*EXERCISE DIRECTIONS*: With the pictures removed, please write out every line below exactly as given.

*Records excerpted from a collection*:
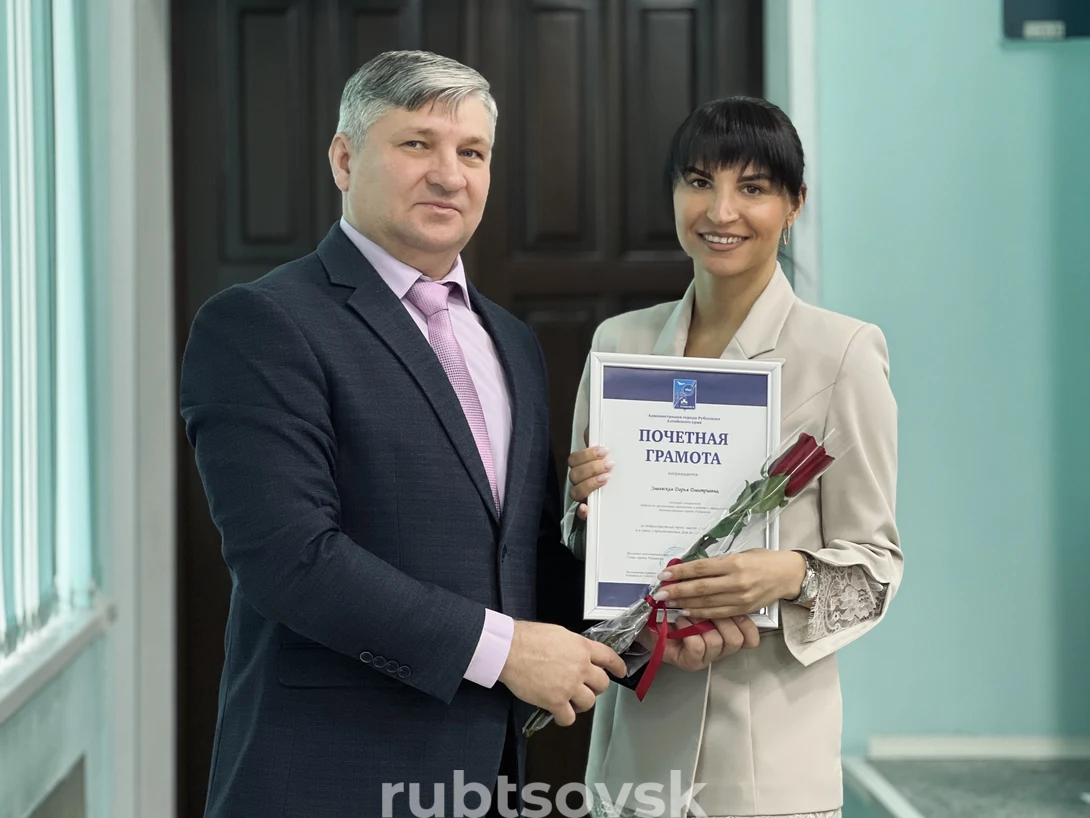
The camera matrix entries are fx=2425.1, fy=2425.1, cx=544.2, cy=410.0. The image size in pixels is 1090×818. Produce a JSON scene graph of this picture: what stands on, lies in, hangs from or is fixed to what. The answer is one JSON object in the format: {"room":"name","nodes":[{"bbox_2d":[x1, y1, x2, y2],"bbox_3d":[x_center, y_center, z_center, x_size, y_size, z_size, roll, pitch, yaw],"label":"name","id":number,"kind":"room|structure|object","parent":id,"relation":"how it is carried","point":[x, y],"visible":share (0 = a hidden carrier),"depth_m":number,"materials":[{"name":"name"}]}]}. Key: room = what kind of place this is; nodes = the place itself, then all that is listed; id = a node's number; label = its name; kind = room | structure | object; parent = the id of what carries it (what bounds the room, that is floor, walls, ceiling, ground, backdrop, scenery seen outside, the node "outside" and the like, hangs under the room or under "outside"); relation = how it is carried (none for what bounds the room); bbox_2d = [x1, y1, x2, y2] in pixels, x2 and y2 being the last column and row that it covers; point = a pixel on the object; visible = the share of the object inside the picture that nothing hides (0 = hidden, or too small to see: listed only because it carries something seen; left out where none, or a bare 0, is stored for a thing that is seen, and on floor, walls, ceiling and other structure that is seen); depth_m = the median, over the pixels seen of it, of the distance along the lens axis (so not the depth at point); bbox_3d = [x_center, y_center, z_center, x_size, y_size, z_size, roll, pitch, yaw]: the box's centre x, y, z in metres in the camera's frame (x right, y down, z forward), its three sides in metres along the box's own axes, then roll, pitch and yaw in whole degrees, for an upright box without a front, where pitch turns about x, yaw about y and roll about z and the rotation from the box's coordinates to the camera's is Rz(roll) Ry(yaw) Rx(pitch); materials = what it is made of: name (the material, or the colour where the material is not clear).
{"room":"office","nodes":[
{"label":"office","id":0,"kind":"room"},
{"bbox_2d":[0,0,174,817],"bbox_3d":[-1.073,-0.394,4.326,0.274,3.331,6.125,0,1,-2],"label":"left wall","id":1,"kind":"structure","parent":0,"point":[46,709],"depth_m":5.89,"materials":[{"name":"paint"}]},
{"bbox_2d":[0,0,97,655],"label":"vertical blind","id":2,"kind":"object","parent":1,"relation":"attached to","point":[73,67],"visible":0.77,"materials":[{"name":"white"}]},
{"bbox_2d":[0,0,99,664],"bbox_3d":[-1.038,-0.481,4.326,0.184,1.912,2.781,0,1,-2],"label":"window","id":3,"kind":"structure","parent":1,"relation":"in","point":[12,120],"depth_m":5.11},
{"bbox_2d":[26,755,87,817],"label":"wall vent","id":4,"kind":"object","parent":1,"relation":"in","point":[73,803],"visible":0.98,"depth_m":4.99,"materials":[{"name":"grey"}]},
{"bbox_2d":[0,596,115,721],"bbox_3d":[-0.989,0.488,4.275,0.194,0.082,2.158,0,1,-2],"label":"window sill","id":5,"kind":"structure","parent":1,"relation":"attached to","point":[16,683],"depth_m":4.74,"materials":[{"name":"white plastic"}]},
{"bbox_2d":[794,0,1089,750],"bbox_3d":[1.735,-0.690,7.040,2.483,3.550,0.274,0,1,-2],"label":"right wall","id":6,"kind":"structure","parent":0,"point":[989,35],"depth_m":7.07,"materials":[{"name":"paint"}]},
{"bbox_2d":[159,0,761,817],"bbox_3d":[-0.196,-0.166,6.673,1.866,2.684,0.141,0,1,-2],"label":"wooden door","id":7,"kind":"structure","parent":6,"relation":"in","point":[675,44],"depth_m":6.67,"materials":[{"name":"brown wood"}]},
{"bbox_2d":[764,0,822,302],"bbox_3d":[0.594,-0.482,6.887,0.436,2.900,0.492,0,1,-2],"label":"door frame","id":8,"kind":"structure","parent":6,"relation":"attached to","point":[804,118],"depth_m":6.89,"materials":[{"name":"white paint"}]},
{"bbox_2d":[864,734,1089,760],"bbox_3d":[1.554,0.983,7.024,1.074,0.073,0.020,0,1,-2],"label":"baseboard","id":9,"kind":"structure","parent":6,"relation":"attached to","point":[1014,750],"depth_m":7.08,"materials":[{"name":"white paint"}]},
{"bbox_2d":[1003,0,1089,39],"bbox_3d":[1.521,-1.258,7.036,0.367,0.351,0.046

*COMPLETED EXERCISE*:
The camera matrix entries are fx=2425.1, fy=2425.1, cx=544.2, cy=410.0. The image size in pixels is 1090×818. Produce a JSON scene graph of this picture: what stands on, lies in, hangs from or is fixed to what. The answer is one JSON object in the format: {"room":"name","nodes":[{"bbox_2d":[x1, y1, x2, y2],"bbox_3d":[x_center, y_center, z_center, x_size, y_size, z_size, roll, pitch, yaw],"label":"name","id":number,"kind":"room|structure|object","parent":id,"relation":"how it is carried","point":[x, y],"visible":share (0 = a hidden carrier),"depth_m":number,"materials":[{"name":"name"}]}]}. Key: room = what kind of place this is; nodes = the place itself, then all that is listed; id = a node's number; label = its name; kind = room | structure | object; parent = the id of what carries it (what bounds the room, that is floor, walls, ceiling, ground, backdrop, scenery seen outside, the node "outside" and the like, hangs under the room or under "outside"); relation = how it is carried (none for what bounds the room); bbox_2d = [x1, y1, x2, y2] in pixels, x2 and y2 being the last column and row that it covers; point = a pixel on the object; visible = the share of the object inside the picture that nothing hides (0 = hidden, or too small to see: listed only because it carries something seen; left out where none, or a bare 0, is stored for a thing that is seen, and on floor, walls, ceiling and other structure that is seen); depth_m = the median, over the pixels seen of it, of the distance along the lens axis (so not the depth at point); bbox_3d = [x_center, y_center, z_center, x_size, y_size, z_size, roll, pitch, yaw]: the box's centre x, y, z in metres in the camera's frame (x right, y down, z forward), its three sides in metres along the box's own axes, then roll, pitch and yaw in whole degrees, for an upright box without a front, where pitch turns about x, yaw about y and roll about z and the rotation from the box's coordinates to the camera's is Rz(roll) Ry(yaw) Rx(pitch); materials = what it is made of: name (the material, or the colour where the material is not clear).
{"room":"office","nodes":[
{"label":"office","id":0,"kind":"room"},
{"bbox_2d":[0,0,174,817],"bbox_3d":[-1.073,-0.394,4.326,0.274,3.331,6.125,0,1,-2],"label":"left wall","id":1,"kind":"structure","parent":0,"point":[46,709],"depth_m":5.89,"materials":[{"name":"paint"}]},
{"bbox_2d":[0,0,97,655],"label":"vertical blind","id":2,"kind":"object","parent":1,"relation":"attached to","point":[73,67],"visible":0.77,"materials":[{"name":"white"}]},
{"bbox_2d":[0,0,99,664],"bbox_3d":[-1.038,-0.481,4.326,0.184,1.912,2.781,0,1,-2],"label":"window","id":3,"kind":"structure","parent":1,"relation":"in","point":[12,120],"depth_m":5.11},
{"bbox_2d":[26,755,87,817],"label":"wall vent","id":4,"kind":"object","parent":1,"relation":"in","point":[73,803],"visible":0.98,"depth_m":4.99,"materials":[{"name":"grey"}]},
{"bbox_2d":[0,596,115,721],"bbox_3d":[-0.989,0.488,4.275,0.194,0.082,2.158,0,1,-2],"label":"window sill","id":5,"kind":"structure","parent":1,"relation":"attached to","point":[16,683],"depth_m":4.74,"materials":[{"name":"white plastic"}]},
{"bbox_2d":[794,0,1089,750],"bbox_3d":[1.735,-0.690,7.040,2.483,3.550,0.274,0,1,-2],"label":"right wall","id":6,"kind":"structure","parent":0,"point":[989,35],"depth_m":7.07,"materials":[{"name":"paint"}]},
{"bbox_2d":[159,0,761,817],"bbox_3d":[-0.196,-0.166,6.673,1.866,2.684,0.141,0,1,-2],"label":"wooden door","id":7,"kind":"structure","parent":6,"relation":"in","point":[675,44],"depth_m":6.67,"materials":[{"name":"brown wood"}]},
{"bbox_2d":[764,0,822,302],"bbox_3d":[0.594,-0.482,6.887,0.436,2.900,0.492,0,1,-2],"label":"door frame","id":8,"kind":"structure","parent":6,"relation":"attached to","point":[804,118],"depth_m":6.89,"materials":[{"name":"white paint"}]},
{"bbox_2d":[864,734,1089,760],"bbox_3d":[1.554,0.983,7.024,1.074,0.073,0.020,0,1,-2],"label":"baseboard","id":9,"kind":"structure","parent":6,"relation":"attached to","point":[1014,750],"depth_m":7.08,"materials":[{"name":"white paint"}]},
{"bbox_2d":[1003,0,1089,39],"bbox_3d":[1.521,-1.258,7.036,0.367,0.351,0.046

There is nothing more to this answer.